(Source records)
--------------------

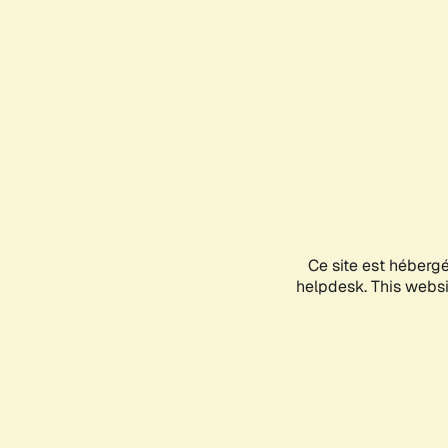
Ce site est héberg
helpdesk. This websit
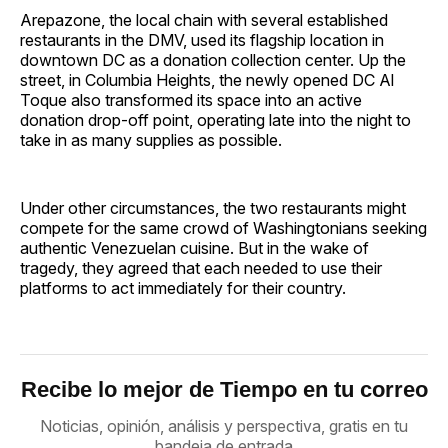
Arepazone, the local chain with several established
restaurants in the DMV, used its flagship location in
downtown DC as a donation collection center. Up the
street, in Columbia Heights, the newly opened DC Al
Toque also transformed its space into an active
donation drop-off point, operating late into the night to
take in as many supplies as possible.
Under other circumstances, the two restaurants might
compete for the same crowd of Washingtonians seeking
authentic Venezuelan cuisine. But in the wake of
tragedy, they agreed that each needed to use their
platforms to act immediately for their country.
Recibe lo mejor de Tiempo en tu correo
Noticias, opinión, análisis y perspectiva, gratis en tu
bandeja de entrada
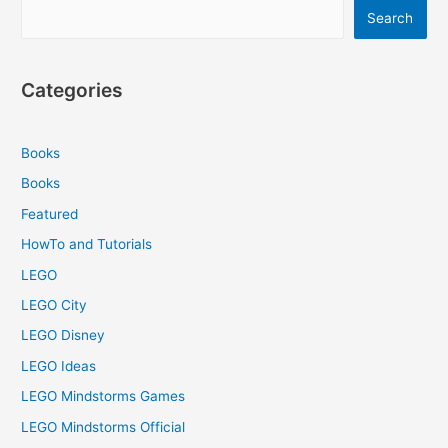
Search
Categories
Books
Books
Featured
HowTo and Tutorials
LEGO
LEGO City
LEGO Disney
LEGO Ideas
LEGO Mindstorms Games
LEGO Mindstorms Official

--------------------

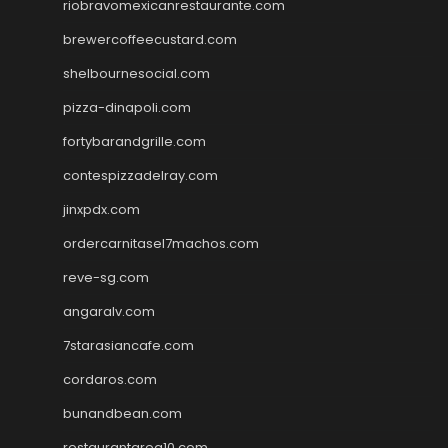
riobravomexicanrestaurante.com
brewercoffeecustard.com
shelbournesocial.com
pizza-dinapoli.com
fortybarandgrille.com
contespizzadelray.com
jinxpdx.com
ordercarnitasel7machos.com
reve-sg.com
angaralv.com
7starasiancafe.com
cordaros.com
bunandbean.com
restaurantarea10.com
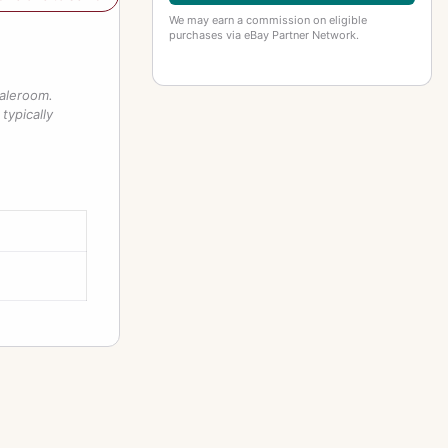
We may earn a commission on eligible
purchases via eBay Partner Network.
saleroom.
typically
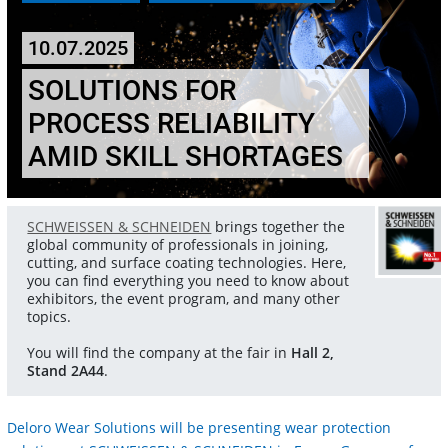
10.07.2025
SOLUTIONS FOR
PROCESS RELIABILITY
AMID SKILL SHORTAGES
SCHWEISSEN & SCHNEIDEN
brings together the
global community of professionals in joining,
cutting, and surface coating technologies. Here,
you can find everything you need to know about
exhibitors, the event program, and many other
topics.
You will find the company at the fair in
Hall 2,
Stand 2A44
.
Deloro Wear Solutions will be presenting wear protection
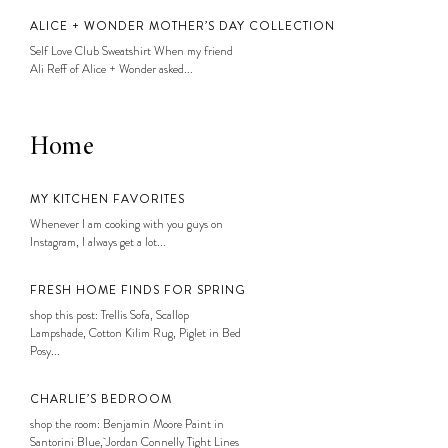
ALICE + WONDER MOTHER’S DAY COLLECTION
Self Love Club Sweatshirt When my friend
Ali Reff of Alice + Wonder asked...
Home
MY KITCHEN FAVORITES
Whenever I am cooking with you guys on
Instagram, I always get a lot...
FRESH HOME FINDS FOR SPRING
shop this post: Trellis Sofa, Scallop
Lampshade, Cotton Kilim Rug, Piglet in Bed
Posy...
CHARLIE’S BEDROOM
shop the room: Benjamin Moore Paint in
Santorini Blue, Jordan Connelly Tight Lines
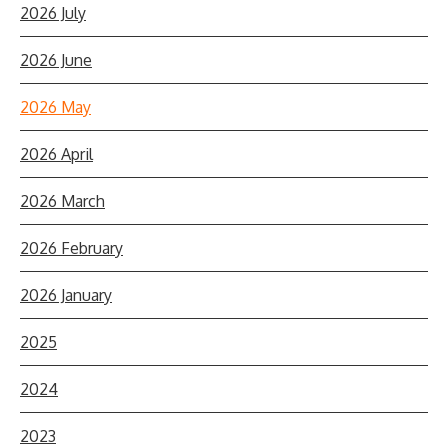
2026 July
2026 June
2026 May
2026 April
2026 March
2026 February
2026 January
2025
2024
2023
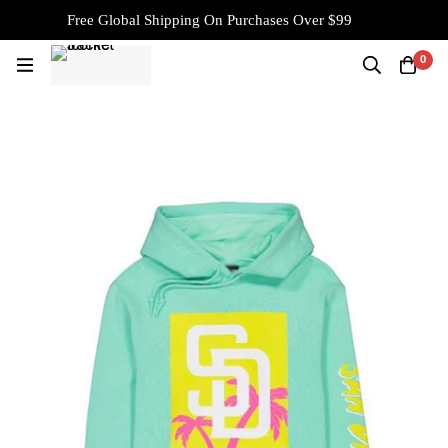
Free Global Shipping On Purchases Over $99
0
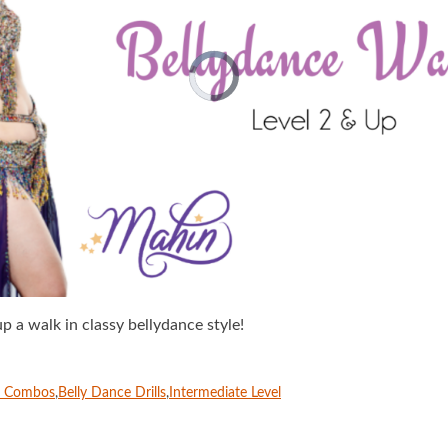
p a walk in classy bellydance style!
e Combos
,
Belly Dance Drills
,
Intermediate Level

--------------------

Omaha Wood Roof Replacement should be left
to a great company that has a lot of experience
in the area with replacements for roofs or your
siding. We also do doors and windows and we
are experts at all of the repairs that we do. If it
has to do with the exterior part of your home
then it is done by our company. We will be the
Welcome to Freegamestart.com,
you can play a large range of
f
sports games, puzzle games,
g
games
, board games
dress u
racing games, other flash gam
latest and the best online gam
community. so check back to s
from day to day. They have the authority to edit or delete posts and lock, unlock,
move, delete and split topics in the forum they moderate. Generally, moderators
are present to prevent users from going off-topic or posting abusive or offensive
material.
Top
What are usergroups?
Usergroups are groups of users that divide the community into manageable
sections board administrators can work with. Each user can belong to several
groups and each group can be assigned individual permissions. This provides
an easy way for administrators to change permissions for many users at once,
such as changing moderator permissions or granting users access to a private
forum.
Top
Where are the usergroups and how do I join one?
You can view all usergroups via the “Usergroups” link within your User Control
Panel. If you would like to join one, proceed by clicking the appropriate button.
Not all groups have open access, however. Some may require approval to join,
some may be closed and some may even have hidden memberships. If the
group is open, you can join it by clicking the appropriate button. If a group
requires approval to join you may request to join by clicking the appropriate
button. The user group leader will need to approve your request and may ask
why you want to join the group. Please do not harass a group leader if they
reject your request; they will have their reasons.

--------------------

**EXERCISE BRIEF**: Identify each line in the source records above that contains the word "your", and copy those lines out in full.

**ANSWER TO THIS EXERCISE**:
in the area with replacements for roofs or your
has to do with the exterior part of your home
You can view all usergroups via the “Usergroups” link within your User Control
button. The user group leader will need to approve your request and may ask
reject your request; they will have their reasons.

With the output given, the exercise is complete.